Stamper v. Commonwealth
In Stamper v. Commonwealth, 228 Va. 707, 324 S.E.2d 682 (1985), the defendant sought to "introduce psychiatric testimony to prove that he was manic-depressive, in a manic state on the date of the offense, and consequently incapable of forming the intent to distribute, which is a requisite element of the crime with which he was charged." 228 Va. at 715-16, 324 S.E.2d at 687.
The Supreme Court held that in the absence of an insanity defense, the trial court properly excluded the evidence of Stamper's mental state at the time of the offense because it was irrelevant to the issue of guilt. See id. at 717, 324 S.E.2d at 688.
Stamper did not present evidence that he was insane, but attempted to introduce psychiatric testimony that he was manic-depressive and in a depressive state on the date of the offense and, therefore, incapable of forming the requisite intent to distribute.
The trial court refused to consider such evidence. Id. at 716, 324 S.E.2d at 687.
The Supreme Court wrote:
For the purposes of determining criminal responsibility a perpetrator is either legally insane or sane; there is no sliding scale of insanity.

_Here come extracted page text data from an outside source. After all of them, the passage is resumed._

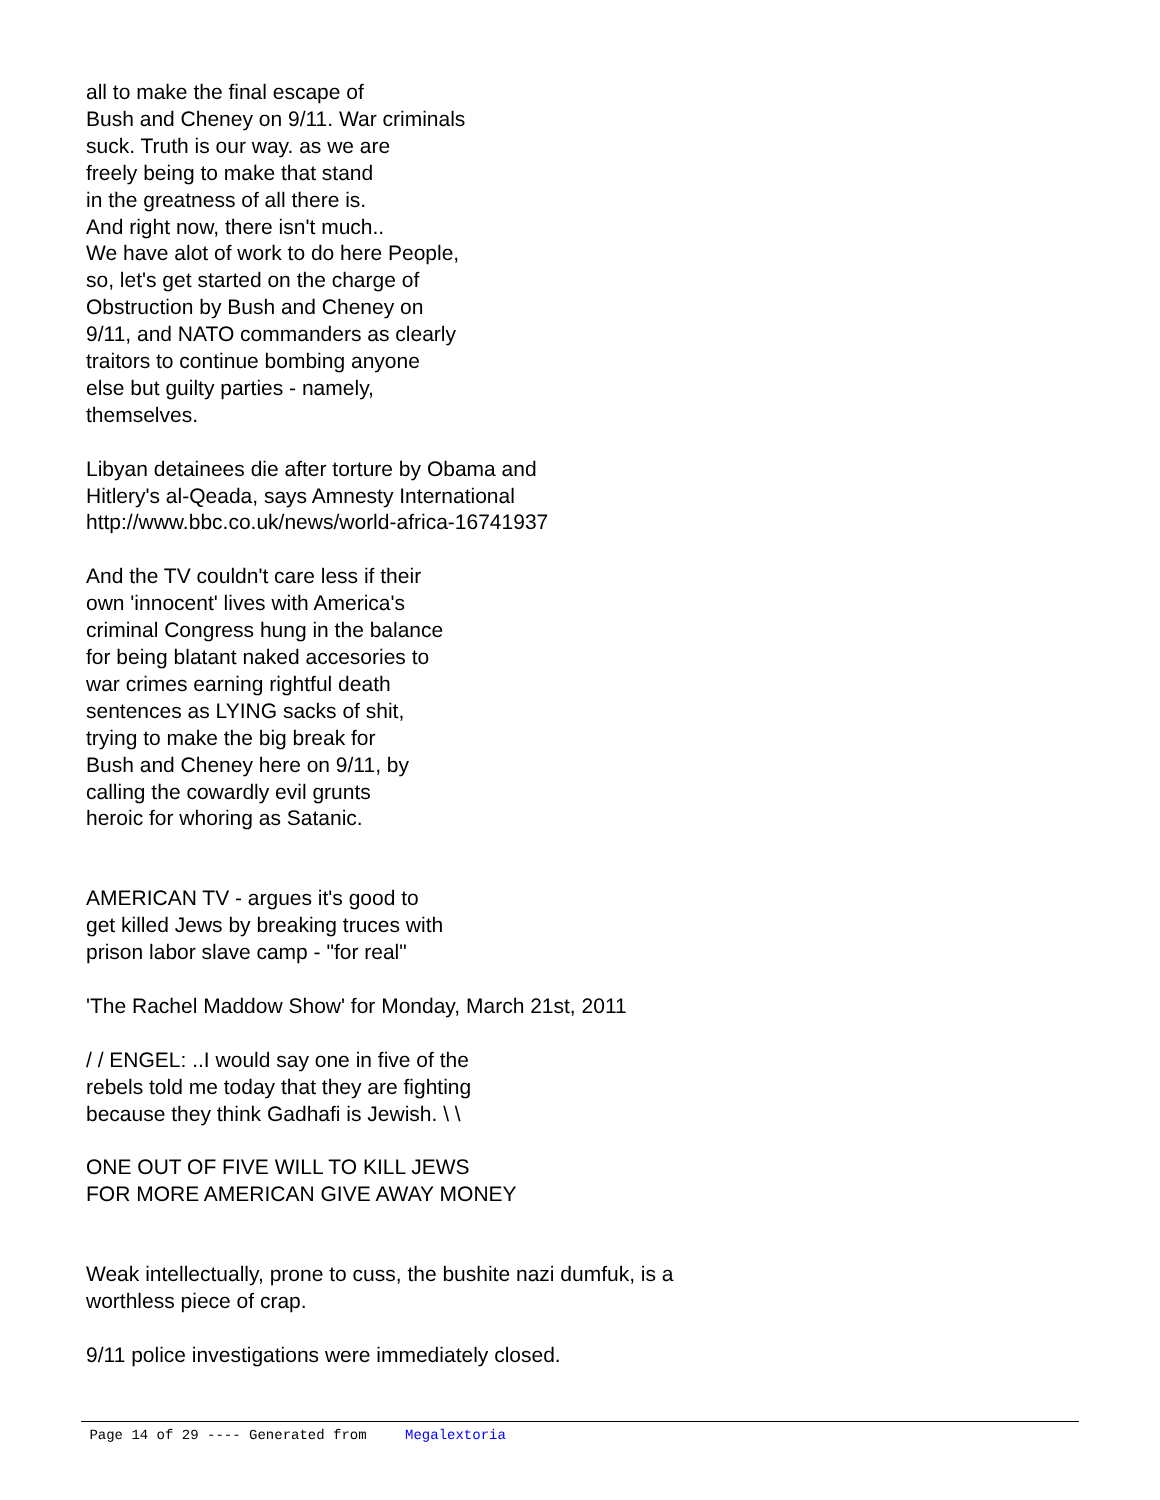all to make the final escape of
Bush and Cheney on 9/11. War criminals
suck. Truth is our way. as we are
freely being to make that stand
in the greatness of all there is.
And right now, there isn't much..
We have alot of work to do here People,
so, let's get started on the charge of
Obstruction by Bush and Cheney on
9/11, and NATO commanders as clearly
traitors to continue bombing anyone
else but guilty parties - namely,
themselves.
Libyan detainees die after torture by Obama and
Hitlery's al-Qeada, says Amnesty International
http://www.bbc.co.uk/news/world-africa-16741937
And the TV couldn't care less if their
own 'innocent' lives with America's
criminal Congress hung in the balance
for being blatant naked accesories to
war crimes earning rightful death
sentences as LYING sacks of shit,
trying to make the big break for
Bush and Cheney here on 9/11, by
calling the cowardly evil grunts
heroic for whoring as Satanic.
AMERICAN TV - argues it's good to
get killed Jews by breaking truces with
prison labor slave camp - "for real"
'The Rachel Maddow Show' for Monday, March 21st, 2011
/ / ENGEL: ..I would say one in five of the
rebels told me today that they are fighting
because they think Gadhafi is Jewish. \ \
ONE OUT OF FIVE WILL TO KILL JEWS
FOR MORE AMERICAN GIVE AWAY MONEY
Weak intellectually, prone to cuss, the bushite nazi dumfuk, is a
worthless piece of crap.
9/11 police investigations were immediately closed.
Page 14 of 29 ---- Generated from Megalextoria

The shifting and subtle gradations of mental illness known to psychiatry are useful only in determining whether the borderline of insanity has been crossed.
Unless an accused contends that he was beyond that borderline when he acted, his mental state is immaterial to the issue of specific intent.
Accordingly, we hold that evidence of a criminal defendant's mental state at the time of the offense is, in the absence of an insanity defense, irrelevant to the issue of guilt. Id. at 717, 324 S.E.2d at 688.